### Dataset excerpts

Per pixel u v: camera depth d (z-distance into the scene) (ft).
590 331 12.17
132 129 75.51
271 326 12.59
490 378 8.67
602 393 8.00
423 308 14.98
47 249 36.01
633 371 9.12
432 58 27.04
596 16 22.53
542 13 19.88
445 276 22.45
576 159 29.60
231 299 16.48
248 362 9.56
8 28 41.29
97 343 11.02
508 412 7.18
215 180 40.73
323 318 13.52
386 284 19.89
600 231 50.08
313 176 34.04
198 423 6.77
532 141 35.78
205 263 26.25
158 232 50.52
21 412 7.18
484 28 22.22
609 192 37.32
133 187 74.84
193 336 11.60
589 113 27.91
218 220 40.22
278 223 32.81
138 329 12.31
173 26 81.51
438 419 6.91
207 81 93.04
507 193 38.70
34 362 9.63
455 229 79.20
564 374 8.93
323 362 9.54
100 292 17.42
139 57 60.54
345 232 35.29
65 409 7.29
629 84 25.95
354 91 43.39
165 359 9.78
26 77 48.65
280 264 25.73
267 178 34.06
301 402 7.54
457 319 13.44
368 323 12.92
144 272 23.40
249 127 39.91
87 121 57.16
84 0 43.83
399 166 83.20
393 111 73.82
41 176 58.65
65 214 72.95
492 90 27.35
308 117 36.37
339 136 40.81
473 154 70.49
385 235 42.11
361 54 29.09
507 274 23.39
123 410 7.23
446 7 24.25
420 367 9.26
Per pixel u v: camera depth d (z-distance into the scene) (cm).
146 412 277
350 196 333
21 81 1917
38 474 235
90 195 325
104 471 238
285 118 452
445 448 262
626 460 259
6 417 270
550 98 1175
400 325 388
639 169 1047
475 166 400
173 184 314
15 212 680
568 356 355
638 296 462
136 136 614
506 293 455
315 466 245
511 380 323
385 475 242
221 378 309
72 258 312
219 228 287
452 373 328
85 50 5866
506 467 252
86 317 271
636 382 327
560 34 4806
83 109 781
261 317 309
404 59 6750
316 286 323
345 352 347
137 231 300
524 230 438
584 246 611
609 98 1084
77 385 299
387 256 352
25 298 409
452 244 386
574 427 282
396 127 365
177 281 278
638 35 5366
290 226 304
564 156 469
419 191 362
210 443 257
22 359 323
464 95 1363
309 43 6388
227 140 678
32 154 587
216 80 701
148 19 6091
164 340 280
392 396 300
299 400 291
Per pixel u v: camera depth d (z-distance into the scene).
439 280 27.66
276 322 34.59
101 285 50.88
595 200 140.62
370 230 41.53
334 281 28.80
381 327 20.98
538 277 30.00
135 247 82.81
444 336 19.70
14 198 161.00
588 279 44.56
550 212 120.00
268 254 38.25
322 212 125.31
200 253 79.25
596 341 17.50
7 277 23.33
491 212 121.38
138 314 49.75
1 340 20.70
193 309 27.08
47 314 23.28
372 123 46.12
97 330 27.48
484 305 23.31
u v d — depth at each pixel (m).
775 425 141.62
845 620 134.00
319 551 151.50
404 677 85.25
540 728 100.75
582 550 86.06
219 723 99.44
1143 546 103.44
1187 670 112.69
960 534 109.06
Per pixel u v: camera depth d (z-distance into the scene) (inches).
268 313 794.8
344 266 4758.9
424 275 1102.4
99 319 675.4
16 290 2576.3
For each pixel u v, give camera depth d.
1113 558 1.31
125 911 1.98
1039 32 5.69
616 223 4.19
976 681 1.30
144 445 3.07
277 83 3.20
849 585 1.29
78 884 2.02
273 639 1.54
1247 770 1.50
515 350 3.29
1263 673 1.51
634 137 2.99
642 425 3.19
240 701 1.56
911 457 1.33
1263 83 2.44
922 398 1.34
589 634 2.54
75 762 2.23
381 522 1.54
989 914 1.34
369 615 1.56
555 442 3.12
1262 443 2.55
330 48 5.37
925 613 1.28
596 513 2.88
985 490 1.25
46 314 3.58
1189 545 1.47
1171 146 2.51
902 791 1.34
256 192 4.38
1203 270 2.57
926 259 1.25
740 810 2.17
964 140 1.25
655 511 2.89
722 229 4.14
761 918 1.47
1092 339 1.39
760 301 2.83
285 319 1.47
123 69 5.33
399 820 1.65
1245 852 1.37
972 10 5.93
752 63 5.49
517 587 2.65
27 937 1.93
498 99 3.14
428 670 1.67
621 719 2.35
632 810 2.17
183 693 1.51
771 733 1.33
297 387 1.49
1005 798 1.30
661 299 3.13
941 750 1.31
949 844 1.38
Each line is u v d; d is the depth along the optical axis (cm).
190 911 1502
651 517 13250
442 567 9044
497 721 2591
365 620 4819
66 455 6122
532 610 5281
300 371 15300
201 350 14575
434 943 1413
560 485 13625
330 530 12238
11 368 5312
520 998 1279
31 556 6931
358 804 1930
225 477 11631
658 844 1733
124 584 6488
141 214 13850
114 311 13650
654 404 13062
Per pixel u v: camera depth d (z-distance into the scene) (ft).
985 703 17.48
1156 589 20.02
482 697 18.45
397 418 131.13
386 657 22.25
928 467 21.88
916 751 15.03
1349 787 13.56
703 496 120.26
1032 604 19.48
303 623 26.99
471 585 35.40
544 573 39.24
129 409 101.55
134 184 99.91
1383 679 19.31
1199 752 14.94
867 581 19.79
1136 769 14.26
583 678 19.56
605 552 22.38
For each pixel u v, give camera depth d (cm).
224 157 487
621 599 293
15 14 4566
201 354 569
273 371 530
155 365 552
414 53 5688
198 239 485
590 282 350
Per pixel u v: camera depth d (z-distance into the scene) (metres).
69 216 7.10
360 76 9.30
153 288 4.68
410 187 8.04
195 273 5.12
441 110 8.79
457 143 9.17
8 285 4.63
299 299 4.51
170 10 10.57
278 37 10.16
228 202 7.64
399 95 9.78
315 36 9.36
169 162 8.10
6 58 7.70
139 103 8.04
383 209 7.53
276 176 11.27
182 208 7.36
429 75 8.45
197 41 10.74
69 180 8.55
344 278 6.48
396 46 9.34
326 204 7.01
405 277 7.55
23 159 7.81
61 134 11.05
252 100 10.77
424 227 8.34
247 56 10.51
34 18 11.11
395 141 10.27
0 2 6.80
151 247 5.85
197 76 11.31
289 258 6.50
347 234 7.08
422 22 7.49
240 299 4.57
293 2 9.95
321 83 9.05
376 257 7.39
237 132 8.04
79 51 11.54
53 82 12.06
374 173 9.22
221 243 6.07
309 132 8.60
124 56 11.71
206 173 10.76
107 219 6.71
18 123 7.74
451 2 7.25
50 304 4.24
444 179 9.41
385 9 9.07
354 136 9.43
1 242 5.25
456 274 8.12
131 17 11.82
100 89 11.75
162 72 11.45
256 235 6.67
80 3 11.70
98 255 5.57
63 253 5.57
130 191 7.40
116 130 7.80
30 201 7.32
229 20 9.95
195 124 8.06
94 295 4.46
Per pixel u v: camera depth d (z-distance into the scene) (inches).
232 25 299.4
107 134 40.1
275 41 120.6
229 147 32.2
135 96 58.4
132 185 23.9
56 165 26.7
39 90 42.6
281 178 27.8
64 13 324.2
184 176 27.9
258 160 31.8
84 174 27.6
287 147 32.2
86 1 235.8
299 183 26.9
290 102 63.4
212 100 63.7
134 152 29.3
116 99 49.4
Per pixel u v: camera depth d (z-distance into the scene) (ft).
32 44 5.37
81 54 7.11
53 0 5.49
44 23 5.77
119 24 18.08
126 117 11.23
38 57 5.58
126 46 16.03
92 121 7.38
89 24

### Your objective
Within the listing above, the lines holding "depth" should be counted. Give only the number.

### Task result
12